Let’s look in detail at the reasons some historians remain skeptical of attempts to accord the stirrup great significance in revolutionizing mounted warfare.
The Avars, a nomadic people of either Turkic or Mongolian descent, are credited with bringing the stirrup across the Asian steppe with stirrups appearing in graves of the warlike nomads from the late sixth century in what is now Hungary. The earliest written record of the stirrup in the West is found in the Byzantine warfare manual Strategikon, written in the late sixth or early seventh century. The stirrup is listed as part of the equipment for every Byzantine trooper. Franks began using stirrups in the late seventh century. They appear in warrior graves in East Prussia and Lithuania, on the eastern extent of the Frankish domain and not far from Avar territory. That means it took about a century for the adoption of the stirrup to travel the few hundred miles from where it first showed up in Avar warrior graves in Hungary.

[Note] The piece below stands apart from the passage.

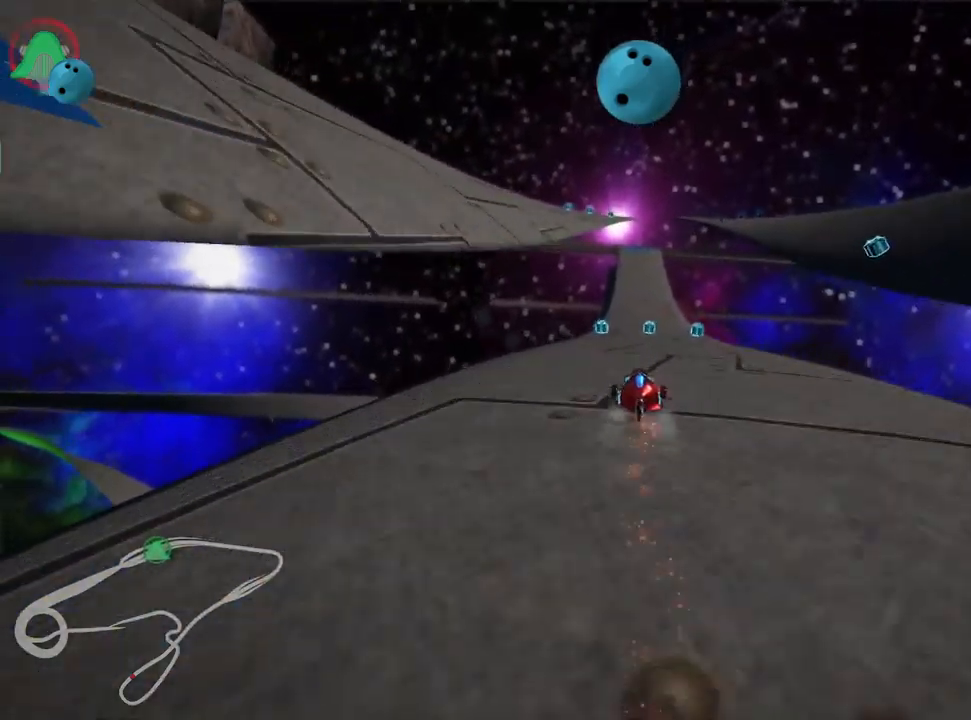
{"keys": ["up"], "events": [[200, "right", "down"], [267, "right", "up"]]}
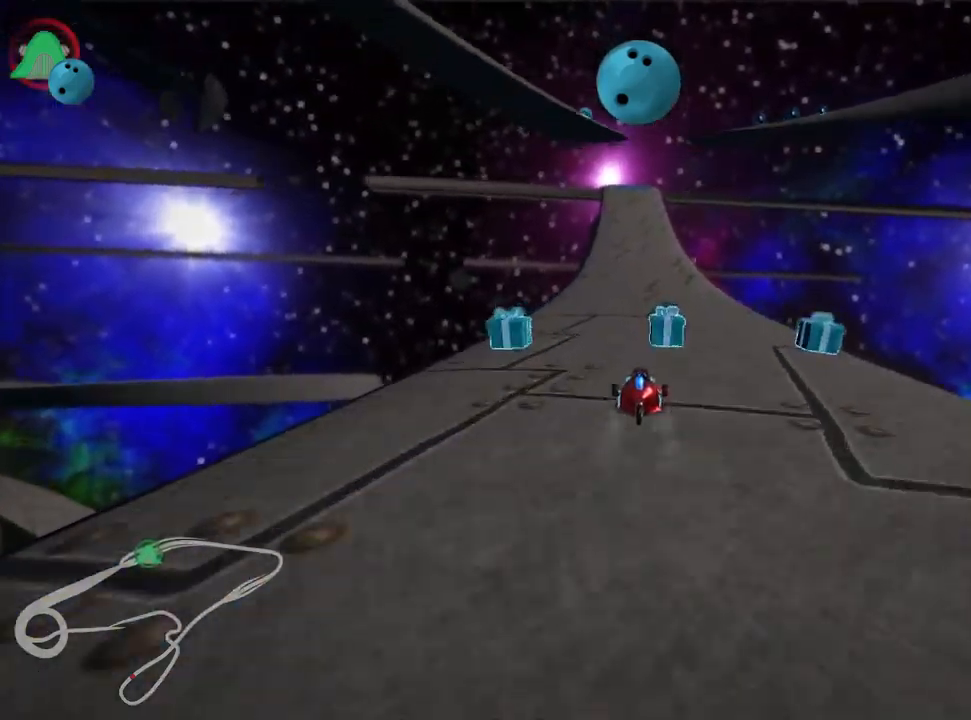
{"keys": ["up"], "events": [[350, "left", "down"], [450, "left", "up"]]}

“If they really were decisive military assets, we might expect them to have become a cherished part of every mounted warrior’s equipment very rapidly, but this doesn’t seem to have been the case,” writes Sidnell in his book Warhorse.
He points out that of over 700 Frankish warrior graves identified from the late seventh to the ninth century containing military accoutrements, less than two percent contain stirrups in arguing that “we may accept that stirrups were known to some Franks in the early eighth century but the archaeological record gives no reason to believe that their use had yet become general, or even common, a century later.”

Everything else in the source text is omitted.